**Texte étudié:**
- - - - - - -

Le tissage, tricotage, étulage, ou comment fabriquer du tissu à partir du fil

Pour fabriquer un tissu, la 1ère étape est d'obtenir des fibres comme par exemple du coton (voir "Au tout début il y a la fibre"). Cette dernière est obtenue sous forme de boules qu'on va filer pour obtenir le fil (voir De la fibre au fil : le filage). Une fois le fil obtenu,il faut créer la trame du tissu. Une fois cette étape passée, le tissu est quasiment utilisable.

 

 

Il y a 4 méthodes pour obtenir la trame à partir du fil : le tissage, le tricotage sont les 2 principales. 2 autres méthodes sont utilisées : l'étulage, et certaines méthodes industrielles permettant d'obtenir des tissus non-tissés. Il y a donc 4 grandes familles de tissus :

  1. Les tissus chaines et trames, fabriqués sur des métiers à tisser.
  2. Les tissus mailles ou tricotés fabriqués sur des machines à tricoter.
  3. Les tulles, fabriqués sur des machines à étuler.
  4. Les tissus non tissés.

 Je vais commencer par vous parler des tissus chaines et trames, qui sont les plus courants, puis des tissus mailles. Je vous présenterais ensuite rapidement les tulles et les tissus non-tissés.

- - - - - - -

**Données fournies:**
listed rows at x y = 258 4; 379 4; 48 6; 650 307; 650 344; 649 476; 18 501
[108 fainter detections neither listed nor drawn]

- - - - - - -

**Travail à faire:**
a – Selon le texte sur la fabrication du tissu, sur quelles machines les tulles sont-ils fabriqués ?
b – Rédigez la suite du texte sur la fabrication du tissu à partir du fil, en reprenant après sa dernière phrase.

**Corrigé:**
a – Sur des machines à étuler.

b –
Les tissus chaines et trames

 

Petite histoire du tissage

Les 1ères techniques de tissages remontent à la sédentarisation. Il est probable que c'est le tressage des fils qui en est l'origine. La tresse consiste à croiser des fils entre eux pour constituer quelque chose de plus grand, de plus solide. Le tressage se fait à 3 fils ou plus.


Le tissage consiste également à croiser des fils entre eux, mais suivant des schémas différents de ceux du tressage (on le verra plus loin), cependant le principe est le même. A l'origine, les tisseurs produisaient des bandes étroites de tissu qui étaient ensuite cousues entre elles pour créer des pièces plus larges. Certains villages africains dépourvus d'industrie pratiquent encore aujourd'hui cette technique traditionnelle.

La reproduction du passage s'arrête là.